I found a box of candles in the attic. Most likely they’re the ghosts of Christmas Carol past. I’ve been sticking them variously around the flat on the basis that I’m sober at the moment so the chances of me setting fire to myself are at low ebb. I’ve made a little tinselly bright cocoon in my living room, and I’m writing this while drinking chamomile tea from my absurdly large silver-plated teapot. The fish tank is bubbling away to my right and I’ve just been watching Bojack.
Three weeks ago I couldn’t get into the living room for piles of stuff. There was barely room to sit down anywhere at all. The table was covered in glassware. The only places I had to sit in my whole flat were my bed, my altar and the loo.
It’s a lot better now thank the lord. It feels like a home again, and over time I’ve managed to apply enough thought and care to make sure that the details please me. Sure I’ve jettisoned tons and tons of stuff. Tennants Auctioneers have helped me move a mountain of boxes. The job is still not finished, but every day it gets more manageable, and now I can sit on a beanbag surrounded by candles in the early evening and just … breathe out.
Breathing out. Yep. That’s the plan now, even for a few days. That’s all she wrote. Tis the season.

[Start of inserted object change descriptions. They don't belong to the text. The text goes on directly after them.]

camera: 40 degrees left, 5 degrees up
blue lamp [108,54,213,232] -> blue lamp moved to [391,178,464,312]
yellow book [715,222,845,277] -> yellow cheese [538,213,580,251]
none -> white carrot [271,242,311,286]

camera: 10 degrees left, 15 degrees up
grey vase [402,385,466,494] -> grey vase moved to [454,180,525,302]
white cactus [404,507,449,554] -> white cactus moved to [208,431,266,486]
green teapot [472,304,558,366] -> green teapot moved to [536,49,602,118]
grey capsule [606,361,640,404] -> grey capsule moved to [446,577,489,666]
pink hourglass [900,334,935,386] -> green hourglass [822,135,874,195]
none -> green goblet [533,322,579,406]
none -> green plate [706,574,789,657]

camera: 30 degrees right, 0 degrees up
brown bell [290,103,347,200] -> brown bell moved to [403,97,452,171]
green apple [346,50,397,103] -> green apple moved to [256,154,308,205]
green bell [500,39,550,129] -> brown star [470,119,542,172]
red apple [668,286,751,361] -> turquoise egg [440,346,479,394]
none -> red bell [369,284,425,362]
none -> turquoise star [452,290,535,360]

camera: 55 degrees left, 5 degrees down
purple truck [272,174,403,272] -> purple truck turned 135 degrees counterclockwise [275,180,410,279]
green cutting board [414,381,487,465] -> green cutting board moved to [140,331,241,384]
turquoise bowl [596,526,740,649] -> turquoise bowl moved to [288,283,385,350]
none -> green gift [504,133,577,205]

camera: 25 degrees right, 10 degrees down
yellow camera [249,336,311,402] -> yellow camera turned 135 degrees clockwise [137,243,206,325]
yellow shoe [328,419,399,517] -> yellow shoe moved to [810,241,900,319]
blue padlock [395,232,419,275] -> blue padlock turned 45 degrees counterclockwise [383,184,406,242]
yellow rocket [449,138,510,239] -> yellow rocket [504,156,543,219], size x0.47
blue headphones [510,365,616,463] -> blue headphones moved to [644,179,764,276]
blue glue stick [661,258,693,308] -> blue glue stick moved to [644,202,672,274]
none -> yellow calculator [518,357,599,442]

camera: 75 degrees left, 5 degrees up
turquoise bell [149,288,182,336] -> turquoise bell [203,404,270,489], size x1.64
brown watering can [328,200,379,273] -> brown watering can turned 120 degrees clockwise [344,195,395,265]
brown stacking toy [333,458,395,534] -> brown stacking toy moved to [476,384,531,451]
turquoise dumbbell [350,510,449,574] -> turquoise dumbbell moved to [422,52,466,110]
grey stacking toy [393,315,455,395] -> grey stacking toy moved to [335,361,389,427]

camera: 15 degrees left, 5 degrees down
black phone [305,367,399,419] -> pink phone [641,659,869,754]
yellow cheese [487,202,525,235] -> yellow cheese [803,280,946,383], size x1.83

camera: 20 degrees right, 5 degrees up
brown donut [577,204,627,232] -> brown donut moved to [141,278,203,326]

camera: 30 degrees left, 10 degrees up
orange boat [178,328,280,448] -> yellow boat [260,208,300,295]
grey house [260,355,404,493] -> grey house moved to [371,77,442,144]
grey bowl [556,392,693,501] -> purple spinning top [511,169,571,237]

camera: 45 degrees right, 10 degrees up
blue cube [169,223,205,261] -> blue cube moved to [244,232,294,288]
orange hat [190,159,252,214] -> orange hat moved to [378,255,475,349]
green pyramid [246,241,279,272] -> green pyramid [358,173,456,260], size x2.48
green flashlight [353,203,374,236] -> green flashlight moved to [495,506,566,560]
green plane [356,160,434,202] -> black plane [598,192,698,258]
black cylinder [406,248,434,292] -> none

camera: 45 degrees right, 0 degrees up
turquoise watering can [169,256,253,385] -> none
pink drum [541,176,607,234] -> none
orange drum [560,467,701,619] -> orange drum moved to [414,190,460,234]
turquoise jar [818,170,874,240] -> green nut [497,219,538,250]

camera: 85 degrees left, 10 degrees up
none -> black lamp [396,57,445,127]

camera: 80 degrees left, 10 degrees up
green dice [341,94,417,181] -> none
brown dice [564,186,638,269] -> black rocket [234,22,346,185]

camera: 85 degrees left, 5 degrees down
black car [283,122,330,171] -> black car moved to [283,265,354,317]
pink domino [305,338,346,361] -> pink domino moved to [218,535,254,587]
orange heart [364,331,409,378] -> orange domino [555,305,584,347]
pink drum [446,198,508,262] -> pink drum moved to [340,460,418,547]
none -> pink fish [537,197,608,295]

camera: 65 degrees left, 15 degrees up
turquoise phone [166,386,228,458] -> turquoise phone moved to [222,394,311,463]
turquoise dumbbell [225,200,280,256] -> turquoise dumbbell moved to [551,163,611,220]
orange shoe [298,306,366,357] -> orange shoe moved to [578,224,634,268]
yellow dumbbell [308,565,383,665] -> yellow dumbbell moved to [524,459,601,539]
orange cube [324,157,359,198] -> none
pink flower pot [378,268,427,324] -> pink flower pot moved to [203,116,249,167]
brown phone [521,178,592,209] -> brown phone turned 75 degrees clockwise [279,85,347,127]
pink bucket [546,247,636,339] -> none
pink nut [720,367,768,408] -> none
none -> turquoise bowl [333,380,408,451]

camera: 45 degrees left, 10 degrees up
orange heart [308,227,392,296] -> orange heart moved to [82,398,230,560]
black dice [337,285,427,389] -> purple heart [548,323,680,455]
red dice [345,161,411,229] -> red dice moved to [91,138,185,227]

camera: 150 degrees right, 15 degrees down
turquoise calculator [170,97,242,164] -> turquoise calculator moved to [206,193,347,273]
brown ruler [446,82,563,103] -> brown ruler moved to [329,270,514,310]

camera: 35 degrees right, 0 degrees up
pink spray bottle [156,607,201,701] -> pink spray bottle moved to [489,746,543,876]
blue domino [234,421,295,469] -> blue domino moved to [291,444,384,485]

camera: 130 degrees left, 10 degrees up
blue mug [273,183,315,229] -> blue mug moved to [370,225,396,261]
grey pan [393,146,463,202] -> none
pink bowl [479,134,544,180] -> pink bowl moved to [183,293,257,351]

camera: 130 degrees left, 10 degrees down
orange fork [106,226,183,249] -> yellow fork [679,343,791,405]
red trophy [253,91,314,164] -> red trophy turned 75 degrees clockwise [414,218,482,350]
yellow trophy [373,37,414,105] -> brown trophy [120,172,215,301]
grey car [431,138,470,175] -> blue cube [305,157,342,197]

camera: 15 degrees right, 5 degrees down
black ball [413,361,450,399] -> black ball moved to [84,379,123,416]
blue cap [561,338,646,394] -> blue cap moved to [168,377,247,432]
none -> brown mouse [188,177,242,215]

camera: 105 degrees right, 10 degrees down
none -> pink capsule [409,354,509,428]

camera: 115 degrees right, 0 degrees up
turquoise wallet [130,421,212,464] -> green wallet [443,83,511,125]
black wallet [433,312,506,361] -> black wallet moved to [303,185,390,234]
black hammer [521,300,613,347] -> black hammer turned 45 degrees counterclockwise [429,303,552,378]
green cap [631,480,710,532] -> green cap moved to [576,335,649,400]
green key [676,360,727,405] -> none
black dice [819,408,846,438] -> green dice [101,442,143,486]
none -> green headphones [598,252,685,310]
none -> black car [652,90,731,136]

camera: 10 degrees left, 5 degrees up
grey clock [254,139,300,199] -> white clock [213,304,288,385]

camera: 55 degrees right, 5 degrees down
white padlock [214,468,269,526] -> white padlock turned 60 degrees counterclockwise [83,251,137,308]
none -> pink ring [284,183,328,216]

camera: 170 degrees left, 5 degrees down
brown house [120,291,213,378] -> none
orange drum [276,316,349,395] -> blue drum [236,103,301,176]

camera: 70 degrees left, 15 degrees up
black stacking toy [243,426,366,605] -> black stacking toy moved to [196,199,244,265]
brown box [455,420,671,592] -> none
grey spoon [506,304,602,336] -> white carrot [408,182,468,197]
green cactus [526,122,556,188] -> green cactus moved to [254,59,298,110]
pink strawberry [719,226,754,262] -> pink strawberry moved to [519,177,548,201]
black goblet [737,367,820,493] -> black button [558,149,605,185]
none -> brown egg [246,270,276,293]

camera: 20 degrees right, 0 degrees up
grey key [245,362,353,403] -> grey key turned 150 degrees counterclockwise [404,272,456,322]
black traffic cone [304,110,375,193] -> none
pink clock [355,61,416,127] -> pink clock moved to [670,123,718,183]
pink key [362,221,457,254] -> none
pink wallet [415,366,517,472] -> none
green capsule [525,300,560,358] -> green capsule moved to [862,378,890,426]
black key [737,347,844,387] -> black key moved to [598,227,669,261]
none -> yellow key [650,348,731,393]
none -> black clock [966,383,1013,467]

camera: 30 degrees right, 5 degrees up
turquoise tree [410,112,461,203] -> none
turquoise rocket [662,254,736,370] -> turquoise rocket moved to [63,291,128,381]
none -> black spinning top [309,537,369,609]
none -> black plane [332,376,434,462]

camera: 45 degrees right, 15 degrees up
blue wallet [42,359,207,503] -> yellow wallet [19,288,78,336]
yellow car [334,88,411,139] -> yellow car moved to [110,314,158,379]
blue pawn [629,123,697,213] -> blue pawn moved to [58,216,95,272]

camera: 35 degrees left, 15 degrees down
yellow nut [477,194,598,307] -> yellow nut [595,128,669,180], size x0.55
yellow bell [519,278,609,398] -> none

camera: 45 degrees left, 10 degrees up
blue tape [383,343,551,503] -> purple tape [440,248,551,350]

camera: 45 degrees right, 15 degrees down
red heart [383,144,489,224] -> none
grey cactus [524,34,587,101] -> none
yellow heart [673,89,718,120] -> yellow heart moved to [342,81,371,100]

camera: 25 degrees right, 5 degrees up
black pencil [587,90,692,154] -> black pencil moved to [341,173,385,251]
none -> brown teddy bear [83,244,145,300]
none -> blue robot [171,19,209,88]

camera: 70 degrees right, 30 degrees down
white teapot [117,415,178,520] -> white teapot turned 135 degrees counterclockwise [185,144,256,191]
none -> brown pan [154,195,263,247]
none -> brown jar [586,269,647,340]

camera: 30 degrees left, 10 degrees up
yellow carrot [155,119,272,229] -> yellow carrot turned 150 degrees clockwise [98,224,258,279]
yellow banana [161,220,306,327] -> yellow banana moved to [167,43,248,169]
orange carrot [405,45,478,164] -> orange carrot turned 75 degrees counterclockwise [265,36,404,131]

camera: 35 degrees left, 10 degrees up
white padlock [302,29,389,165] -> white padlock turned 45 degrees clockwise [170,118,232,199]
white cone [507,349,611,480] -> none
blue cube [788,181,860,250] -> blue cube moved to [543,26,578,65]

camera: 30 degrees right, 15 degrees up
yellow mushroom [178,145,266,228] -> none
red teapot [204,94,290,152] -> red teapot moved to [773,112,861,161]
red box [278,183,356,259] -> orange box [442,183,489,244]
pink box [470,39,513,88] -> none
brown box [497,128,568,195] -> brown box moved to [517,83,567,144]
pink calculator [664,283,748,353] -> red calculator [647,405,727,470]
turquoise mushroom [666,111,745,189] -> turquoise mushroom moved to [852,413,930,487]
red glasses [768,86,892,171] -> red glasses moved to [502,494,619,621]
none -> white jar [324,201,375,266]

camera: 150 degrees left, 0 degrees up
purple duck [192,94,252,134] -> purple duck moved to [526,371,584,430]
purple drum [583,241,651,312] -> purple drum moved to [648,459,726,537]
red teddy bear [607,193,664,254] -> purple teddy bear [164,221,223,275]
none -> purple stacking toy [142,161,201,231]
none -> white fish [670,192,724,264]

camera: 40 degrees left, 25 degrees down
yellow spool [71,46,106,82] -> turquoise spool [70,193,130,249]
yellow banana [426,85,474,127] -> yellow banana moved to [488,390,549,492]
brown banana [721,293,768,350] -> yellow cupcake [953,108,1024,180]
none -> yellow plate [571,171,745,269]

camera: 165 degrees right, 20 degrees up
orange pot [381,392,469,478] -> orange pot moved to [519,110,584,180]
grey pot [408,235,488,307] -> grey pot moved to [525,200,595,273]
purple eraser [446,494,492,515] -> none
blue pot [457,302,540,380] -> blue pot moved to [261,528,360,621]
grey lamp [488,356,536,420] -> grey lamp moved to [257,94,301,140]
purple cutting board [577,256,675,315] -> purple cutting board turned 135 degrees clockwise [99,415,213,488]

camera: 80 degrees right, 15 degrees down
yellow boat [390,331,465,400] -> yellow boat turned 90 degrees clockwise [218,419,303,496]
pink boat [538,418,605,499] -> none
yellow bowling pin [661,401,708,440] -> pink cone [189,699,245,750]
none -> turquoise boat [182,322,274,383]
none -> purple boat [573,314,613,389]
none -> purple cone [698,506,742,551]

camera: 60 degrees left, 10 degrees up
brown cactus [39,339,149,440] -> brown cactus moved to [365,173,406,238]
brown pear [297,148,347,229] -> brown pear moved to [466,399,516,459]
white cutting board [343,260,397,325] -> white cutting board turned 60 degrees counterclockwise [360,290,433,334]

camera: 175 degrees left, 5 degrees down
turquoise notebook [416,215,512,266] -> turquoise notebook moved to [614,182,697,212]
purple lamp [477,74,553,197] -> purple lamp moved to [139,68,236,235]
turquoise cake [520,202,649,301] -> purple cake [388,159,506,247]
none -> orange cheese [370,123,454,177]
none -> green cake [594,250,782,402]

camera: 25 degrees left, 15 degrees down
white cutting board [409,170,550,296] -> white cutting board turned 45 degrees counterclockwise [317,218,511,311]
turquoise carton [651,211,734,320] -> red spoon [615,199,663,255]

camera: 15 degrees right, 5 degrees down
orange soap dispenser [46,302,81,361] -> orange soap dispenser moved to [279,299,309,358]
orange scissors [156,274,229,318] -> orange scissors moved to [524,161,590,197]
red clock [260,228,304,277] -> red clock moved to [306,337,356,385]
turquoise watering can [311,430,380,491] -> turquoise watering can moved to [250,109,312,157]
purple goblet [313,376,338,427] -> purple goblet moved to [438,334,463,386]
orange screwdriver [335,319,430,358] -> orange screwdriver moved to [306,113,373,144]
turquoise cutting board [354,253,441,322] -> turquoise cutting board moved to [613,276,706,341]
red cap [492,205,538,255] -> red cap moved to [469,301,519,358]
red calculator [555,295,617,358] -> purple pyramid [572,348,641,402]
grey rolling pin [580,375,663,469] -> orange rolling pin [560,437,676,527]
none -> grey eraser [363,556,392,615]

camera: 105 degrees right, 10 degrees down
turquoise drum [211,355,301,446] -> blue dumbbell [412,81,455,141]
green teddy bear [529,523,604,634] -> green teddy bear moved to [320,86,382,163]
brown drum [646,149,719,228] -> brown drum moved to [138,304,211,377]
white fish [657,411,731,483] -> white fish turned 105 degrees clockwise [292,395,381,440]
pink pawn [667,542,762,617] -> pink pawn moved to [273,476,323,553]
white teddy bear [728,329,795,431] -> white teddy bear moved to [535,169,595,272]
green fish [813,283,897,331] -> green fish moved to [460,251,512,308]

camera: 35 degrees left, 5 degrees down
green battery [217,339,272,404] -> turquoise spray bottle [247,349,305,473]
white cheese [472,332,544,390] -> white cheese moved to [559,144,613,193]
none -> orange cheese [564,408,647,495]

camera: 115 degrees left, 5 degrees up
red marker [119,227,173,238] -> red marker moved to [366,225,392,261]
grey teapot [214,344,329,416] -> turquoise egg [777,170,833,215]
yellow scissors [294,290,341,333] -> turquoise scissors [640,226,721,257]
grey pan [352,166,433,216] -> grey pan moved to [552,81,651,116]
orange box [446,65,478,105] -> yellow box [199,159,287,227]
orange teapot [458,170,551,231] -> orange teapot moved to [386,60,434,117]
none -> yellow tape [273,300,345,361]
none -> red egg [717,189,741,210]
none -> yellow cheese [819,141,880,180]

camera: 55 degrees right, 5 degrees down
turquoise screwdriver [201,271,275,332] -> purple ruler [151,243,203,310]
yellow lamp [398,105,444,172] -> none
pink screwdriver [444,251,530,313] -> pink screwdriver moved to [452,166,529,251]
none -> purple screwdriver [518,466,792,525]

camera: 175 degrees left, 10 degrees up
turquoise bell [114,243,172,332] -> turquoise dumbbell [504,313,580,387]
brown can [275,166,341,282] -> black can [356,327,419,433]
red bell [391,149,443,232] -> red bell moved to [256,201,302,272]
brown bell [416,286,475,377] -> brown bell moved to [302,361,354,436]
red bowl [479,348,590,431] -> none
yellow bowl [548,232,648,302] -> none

Usually, Christmas is a melée. Usually, I turn it into a melée for fun. It doesn’t feel like life if it isn’t hard work, and so even when I’m supposed to be chilling out I find ways to wear myself out because I love being too busy almost as much as I love obliterating myself with alcohol. Being busy is another avoidance addiction. Not this year. Ok, today Max and I hauled a load of boxes and crap furniture around and then shoved various boxes of bollocks into the attic for forgetting. I’m tired from lifting. It hasn’t been a slow day. But I know what’s up there now and it’s not in my way anymore and the effect is a nicer home for me. There’s still enough random stuff down here for me to be able to sustain my eBay habit for years to come and not run out of it. But I can see the floor.
I was about to get a load of paint and go hell for leather in the spare room, but I’ve let myself off the hook. The pandemic has given me an excuse to hibernate. To switch off my ambition for a little while and clean up my launchpad. I’ve opened cans of worms that have been closed for decades. I’ve looked long and hard at things I’ve badly needed to examine. Now it’s time to trust that those plates will keep spinning for a few days, and switch into neutral, crank up the heating, burn the frankincense and chill the fuck out in my lovely home full of pretty things.
I’ve run a bath. I’ve got nothing to do tomorrow but for a bit of shopping. There’s no point stressing about all the life things. They can wait. We all have a pause now. It’s the rules, yes?
I’m not very good at pausing but I’m learning.